“The challenge for the automotive industry, and the many local mechanics that support it, is that it’s a lot more complicated to service a car than it used to be,” the payments company said in a news release issued July 20.
“The computerization of vehicles, along with the switch from internal combustion engines to hybrid or all-electric motors, has greatly expanded the range of repairs mechanics need to be able to perform.”
Meanwhile, many vehicles require costly, specialized equipment, which increases the capital costs of keeping an auto repair shop outfitted.
To deal with the situation, Toyota has created “Mechacomi” — a portmanteau of “mechanics” and “communications” — that lets auto repairs trade used tools and equipment.
“But connecting buyers and sellers is not enough by itself to make the platform work,” Stripe said. “Sales of used equipment are high-value transactions between parties that might only interact a single time. This results in complex processes, including features like escrow and seller deposits, which limit systemic risk at the cost of increased transactional complexity.”

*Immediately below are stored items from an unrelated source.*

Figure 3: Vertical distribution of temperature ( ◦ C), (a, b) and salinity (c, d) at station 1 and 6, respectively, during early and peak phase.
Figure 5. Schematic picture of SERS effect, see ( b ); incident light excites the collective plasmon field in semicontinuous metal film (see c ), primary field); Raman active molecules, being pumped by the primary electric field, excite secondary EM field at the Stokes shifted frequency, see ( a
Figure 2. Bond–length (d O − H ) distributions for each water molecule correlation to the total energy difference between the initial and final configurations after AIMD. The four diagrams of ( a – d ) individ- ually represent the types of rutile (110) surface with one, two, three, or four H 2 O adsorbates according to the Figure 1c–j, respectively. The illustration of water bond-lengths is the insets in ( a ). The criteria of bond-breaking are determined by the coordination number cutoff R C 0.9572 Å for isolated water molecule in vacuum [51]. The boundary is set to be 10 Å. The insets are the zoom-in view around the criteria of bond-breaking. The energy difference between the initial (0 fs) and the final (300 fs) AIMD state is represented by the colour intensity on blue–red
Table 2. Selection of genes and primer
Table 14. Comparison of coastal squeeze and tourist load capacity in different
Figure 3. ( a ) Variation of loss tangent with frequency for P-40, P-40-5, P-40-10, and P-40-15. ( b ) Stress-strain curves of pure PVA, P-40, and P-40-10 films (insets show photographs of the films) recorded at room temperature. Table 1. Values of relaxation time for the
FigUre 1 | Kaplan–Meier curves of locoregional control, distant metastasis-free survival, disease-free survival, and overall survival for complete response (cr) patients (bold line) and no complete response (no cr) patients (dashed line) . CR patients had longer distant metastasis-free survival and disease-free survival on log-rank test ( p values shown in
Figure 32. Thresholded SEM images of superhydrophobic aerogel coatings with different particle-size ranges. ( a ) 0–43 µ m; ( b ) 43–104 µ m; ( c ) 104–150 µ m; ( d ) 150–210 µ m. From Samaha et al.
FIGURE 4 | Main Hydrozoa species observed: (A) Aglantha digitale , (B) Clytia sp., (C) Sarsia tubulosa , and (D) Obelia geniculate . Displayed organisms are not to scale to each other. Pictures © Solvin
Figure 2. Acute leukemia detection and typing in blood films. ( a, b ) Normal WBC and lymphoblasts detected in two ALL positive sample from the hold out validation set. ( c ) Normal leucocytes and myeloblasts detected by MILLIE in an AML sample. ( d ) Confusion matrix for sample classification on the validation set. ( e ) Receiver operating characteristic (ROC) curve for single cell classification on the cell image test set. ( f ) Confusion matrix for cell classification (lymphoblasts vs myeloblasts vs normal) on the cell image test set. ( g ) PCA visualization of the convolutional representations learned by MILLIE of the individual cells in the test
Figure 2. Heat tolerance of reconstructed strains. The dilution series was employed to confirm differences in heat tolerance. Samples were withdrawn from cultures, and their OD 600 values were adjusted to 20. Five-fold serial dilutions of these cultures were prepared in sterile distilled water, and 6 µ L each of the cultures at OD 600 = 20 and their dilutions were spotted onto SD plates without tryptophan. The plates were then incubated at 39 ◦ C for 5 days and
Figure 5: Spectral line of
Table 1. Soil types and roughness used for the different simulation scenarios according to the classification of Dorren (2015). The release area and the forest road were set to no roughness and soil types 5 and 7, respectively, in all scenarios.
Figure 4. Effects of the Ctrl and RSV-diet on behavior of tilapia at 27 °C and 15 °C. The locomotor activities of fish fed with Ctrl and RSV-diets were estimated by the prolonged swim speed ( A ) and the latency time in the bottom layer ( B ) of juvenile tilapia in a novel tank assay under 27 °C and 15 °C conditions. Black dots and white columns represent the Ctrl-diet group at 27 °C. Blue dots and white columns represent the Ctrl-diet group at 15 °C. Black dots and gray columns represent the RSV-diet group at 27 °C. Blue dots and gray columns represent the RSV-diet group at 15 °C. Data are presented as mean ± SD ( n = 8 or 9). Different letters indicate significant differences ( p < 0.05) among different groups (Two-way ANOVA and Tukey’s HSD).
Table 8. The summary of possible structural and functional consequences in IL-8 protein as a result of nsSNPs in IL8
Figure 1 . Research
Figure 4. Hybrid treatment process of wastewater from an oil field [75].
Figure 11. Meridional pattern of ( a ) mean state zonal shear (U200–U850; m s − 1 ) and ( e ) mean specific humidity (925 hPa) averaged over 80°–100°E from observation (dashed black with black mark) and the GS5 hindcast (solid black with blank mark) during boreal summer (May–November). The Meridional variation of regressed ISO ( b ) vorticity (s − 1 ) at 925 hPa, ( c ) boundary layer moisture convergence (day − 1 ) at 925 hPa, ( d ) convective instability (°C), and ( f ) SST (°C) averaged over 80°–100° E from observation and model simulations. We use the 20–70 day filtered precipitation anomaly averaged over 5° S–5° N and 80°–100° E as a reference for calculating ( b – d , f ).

To remove this financial friction, Toyota employed Stripe Connect, due to its ability to handle a platform business with many-to-many sales and money flow management. It let Toyota set up escrow services and seller deposits and develop bank transfer and credit card payment options to support the buying and selling preferences of its different user segments.
PYMNTS looked at another innovation in the world of auto repairs recently in our profile of CarBeast, a mobile app that helps consumers diagnose current problems on their vehicle and anticipate future service.
Launched last month, CarBeast uses data from hundreds of millions of vehicle service records from dealerships, repair shops and service marketing groups. These records include things like the repairs and maintenance performed, the vehicle’s mileage at the time of service and the cost of the repair.
With those details, artificial intelligence (AI) can spot patterns and make predictions that are shared with customers via the app.